I was stunned by so many of this report’s findings – e.g. that women already diagnosed with high blood pressure apparently know less about their cardiac risk factors than women who DON’T have high blood pressure! I can hardly even comprehend that statement. Is there no opportunity during the doctor-patient discussion that starts with “your blood pressure is too high – here’s the prescription for the meds you need to take” about WHY it’s important to lower that blood pressure, what might happen if you DON’T get it under control, etc?!?!

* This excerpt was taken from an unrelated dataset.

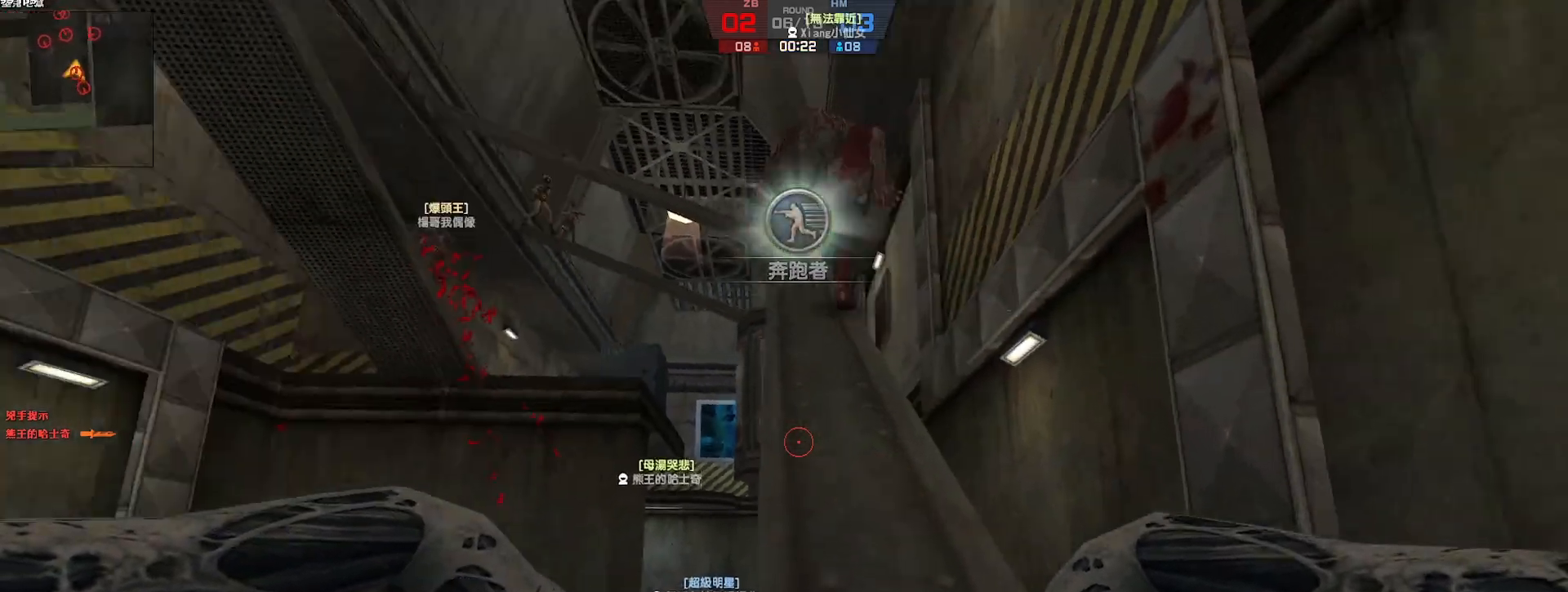
{"keys": ["w"], "events": [[183, "ctrl", "up"]]}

Although many of the breast cancer patients who follow my blog might disagree that their cancer was “easy to detect”, we know that women in their 50s and younger are seven times more likely to be misdiagnosed and sent home from Emergency compared to males presenting with the same symptoms – I wonder how that stat compares with cancer patients who are sent home, misdiagnosed?
Take care, stay safe… ♥
Ha! Cancer is right up there on the yearly physical checklist, and its possibility can be confirmed by a simple lab test. It takes a very savvy PCP to spot heart disease and an equally savvy cardiologist to confirm it, because too often, EKGs and stress tests and so on fail to identify it.
In all my (now many) years I have never heard of a woman having to battle the dismissiveness and disbelieving that you and I and probably thousands of other women have had to endure.